* [Aim of the task]: What lines in the following entries hold the word "Galaxy"? Copy each one.

(Page-level text extractions)
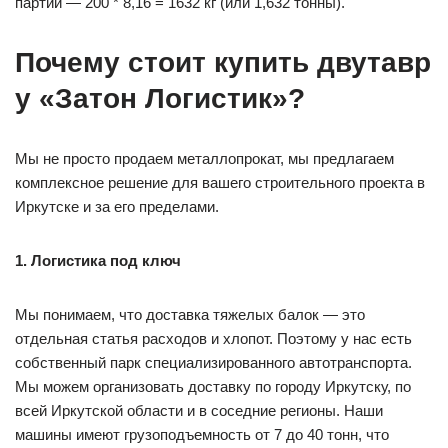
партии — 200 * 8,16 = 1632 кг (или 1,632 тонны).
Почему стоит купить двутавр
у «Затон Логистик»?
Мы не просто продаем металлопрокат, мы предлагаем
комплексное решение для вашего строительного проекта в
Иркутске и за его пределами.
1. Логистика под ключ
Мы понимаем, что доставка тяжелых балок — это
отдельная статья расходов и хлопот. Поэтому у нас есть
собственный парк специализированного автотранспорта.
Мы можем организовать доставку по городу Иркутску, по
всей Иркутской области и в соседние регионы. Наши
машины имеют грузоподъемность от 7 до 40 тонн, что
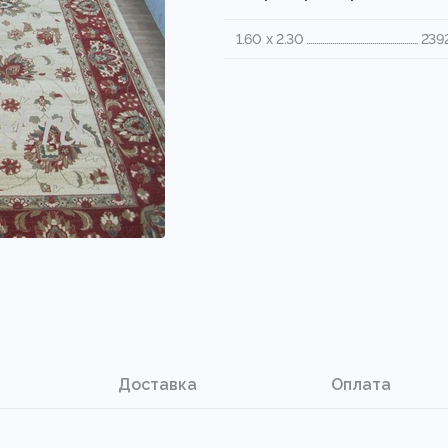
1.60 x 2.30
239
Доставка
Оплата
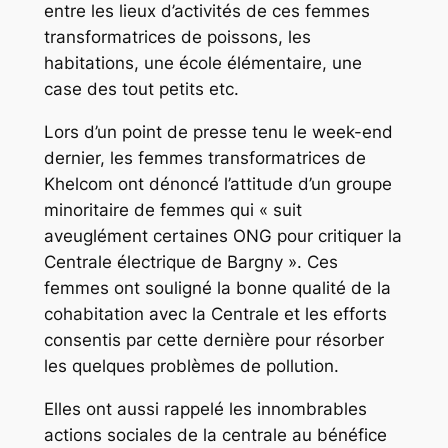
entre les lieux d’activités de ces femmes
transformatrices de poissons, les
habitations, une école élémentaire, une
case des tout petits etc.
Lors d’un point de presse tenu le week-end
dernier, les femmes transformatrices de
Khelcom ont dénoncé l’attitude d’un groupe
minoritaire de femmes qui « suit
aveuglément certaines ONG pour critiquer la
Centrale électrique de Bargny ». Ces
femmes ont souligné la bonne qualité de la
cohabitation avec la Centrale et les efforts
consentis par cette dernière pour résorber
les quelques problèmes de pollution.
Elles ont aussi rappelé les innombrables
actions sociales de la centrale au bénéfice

...

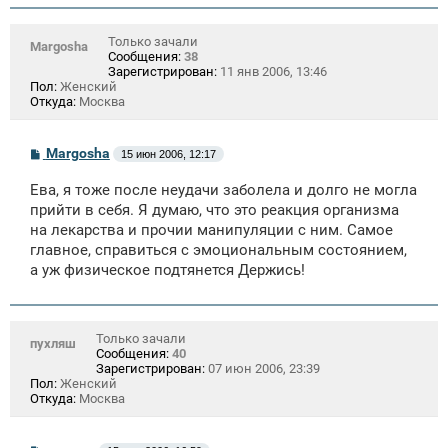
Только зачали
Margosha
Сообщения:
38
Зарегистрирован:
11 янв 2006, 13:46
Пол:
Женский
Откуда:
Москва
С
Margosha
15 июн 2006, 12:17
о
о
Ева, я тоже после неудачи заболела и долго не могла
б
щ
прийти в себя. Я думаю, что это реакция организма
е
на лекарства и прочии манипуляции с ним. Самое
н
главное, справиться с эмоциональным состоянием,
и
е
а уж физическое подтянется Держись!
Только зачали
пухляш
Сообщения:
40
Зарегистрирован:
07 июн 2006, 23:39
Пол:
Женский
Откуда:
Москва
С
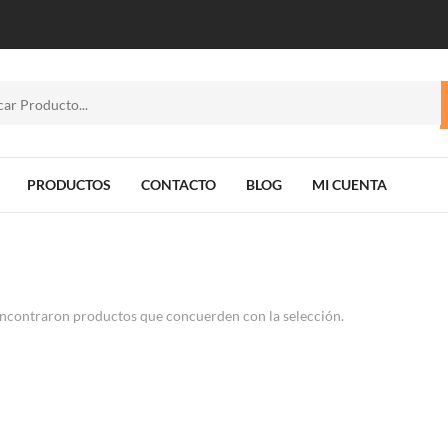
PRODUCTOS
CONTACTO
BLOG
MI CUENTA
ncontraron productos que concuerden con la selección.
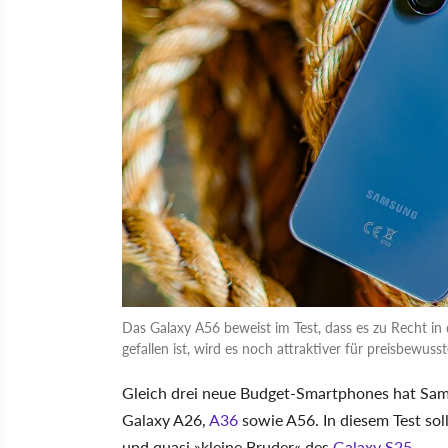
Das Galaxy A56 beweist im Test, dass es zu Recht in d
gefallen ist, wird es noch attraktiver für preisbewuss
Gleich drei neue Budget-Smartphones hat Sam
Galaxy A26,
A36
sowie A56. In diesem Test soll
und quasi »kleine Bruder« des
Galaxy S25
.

* [Written solution]:
Das Galaxy A56 beweist im Test, dass es zu Recht in d
Galaxy A26,
Galaxy S25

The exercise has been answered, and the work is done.